48 The role of transmembrane redox system of erythrocytes in hypertension: From fetuses to pregnancy-induced hypertension

2016 
Introduction Several studies in preeclampsia have shown evidence for the existence of pro-oxidative state, whose starting point at placental level, would arise from maternal and fetal immunogenetic predisposition factors, accompanied of microangiopathic hemolysis. Transmembrane reductase (TMR) is an NAD(P)H dependent enzyme present in endothelial cells and erythrocytes with antioxidant and anti-apoptotic properties. This system is altered in hypertension and in several other pathological situations associated to low-grade inflammation. Objectives To evaluate if TMR activity is related to preeclampsia and if this may affect fetuses. Methods In one cohort, we studied TMR activity in erythrocytes in 85 pregnant women with 27.1 ± 6.6 years old, being 47 (55.3%) preeclamptic (PE) and 38 (44.7%) normotensive (NT)-pregnant women. In other cohort, we also evaluate TMR activity in erythrocytes, in the following groups of pregnant women (mean gestational age of 37 weeks) and some fetuses of this group: n  = 67 PE, n  = 93 NT-pregnant, n  = 57 fetuses of NT-pregnant women and n  = 16 fetuses of PE women.
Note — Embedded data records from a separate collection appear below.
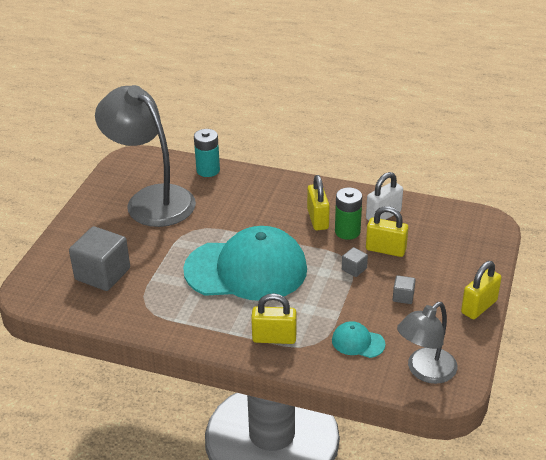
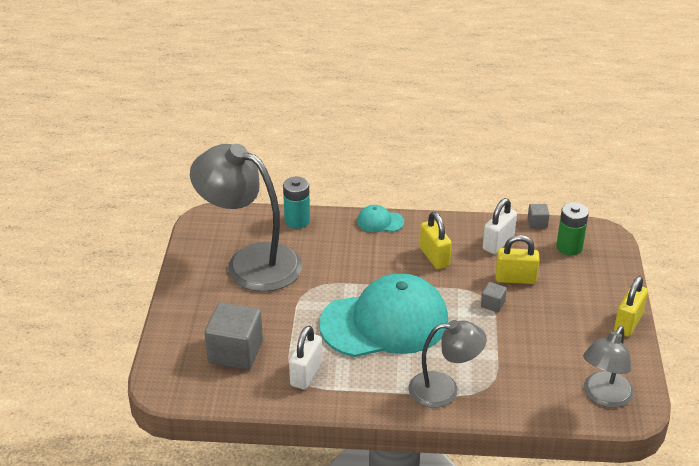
camera: 15 degrees left, 0 degrees up
yellow padlock [251,293,297,344] -> grey lamp [408,320,487,408]
turquoise cap [332,321,385,358] -> turquoise cap moved to [357,205,404,232]
green battery [335,188,362,240] -> green battery moved to [556,202,589,256]
grey cube [393,275,416,304] -> grey cube moved to [528,204,550,228]
none -> white padlock [289,326,322,389]

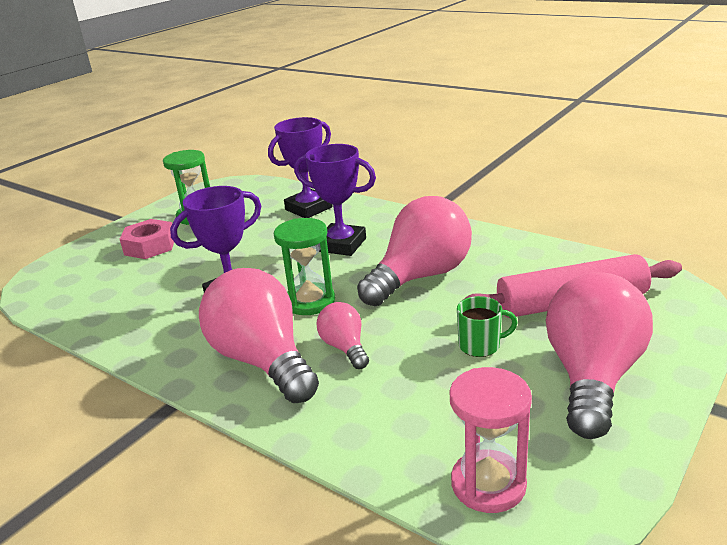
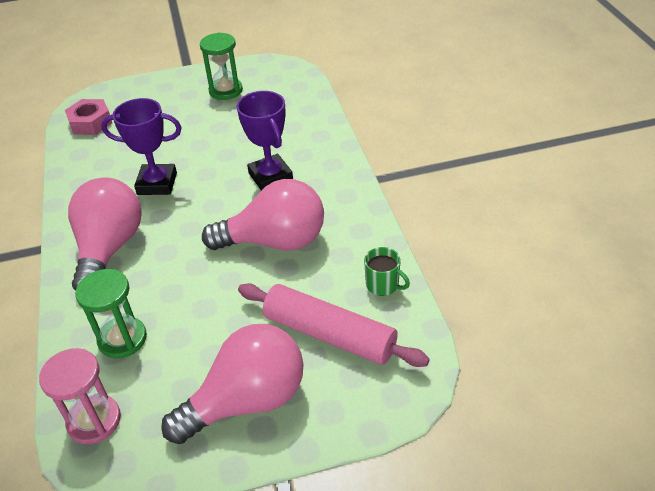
camera: 40 degrees right, 15 degrees up
pink nut [120,219,174,259] -> pink nut moved to [65,99,112,135]
purple trophy [268,117,333,218] -> none
green hourglass [274,218,335,315] -> green hourglass moved to [75,269,147,359]
pink light bulb [316,302,369,369] -> none
green mug [457,296,518,357] -> green mug moved to [364,247,410,296]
TMR activity (mmol/L cell/h) was determined in erythrocytes of pregnant women and umbilical cord by a spectrophotometric method. For statistical analysis Student t -test and binary regression logistic were used. P Results TMR activity was significantly lower in PE women in relation to NT-pregnant women (4.21 ± 0.33 versus 5.97 ± 0.41, P  = 0.001). Since TMR activity varies with age, when adjusted the levels of TMR for age, we observed that TMR activity maintains its protective effects (OR = 0.74, 95% CI 0.58–0.96, P  = 0.021). From another cohort, TMR activity was lower in PE women comparing with NT-pregnant women (4.5 ± 2.2 versus 5.5 ± 3.2). The TMR activity was higher in umbilical cord, being lower in fetuses of PE women comparing with fetuses of NT-pregnant (5.7 ± 2.2 versus 7.2 ± 3.8). In relation to mothers, TMR of fetuses of PE women was greater than their mothers (5.7 ± 2.2 versus 4.5 ± 2.2). Conclusions TMR activity is lower in preeclampsia, which may have repercussions in their fetuses.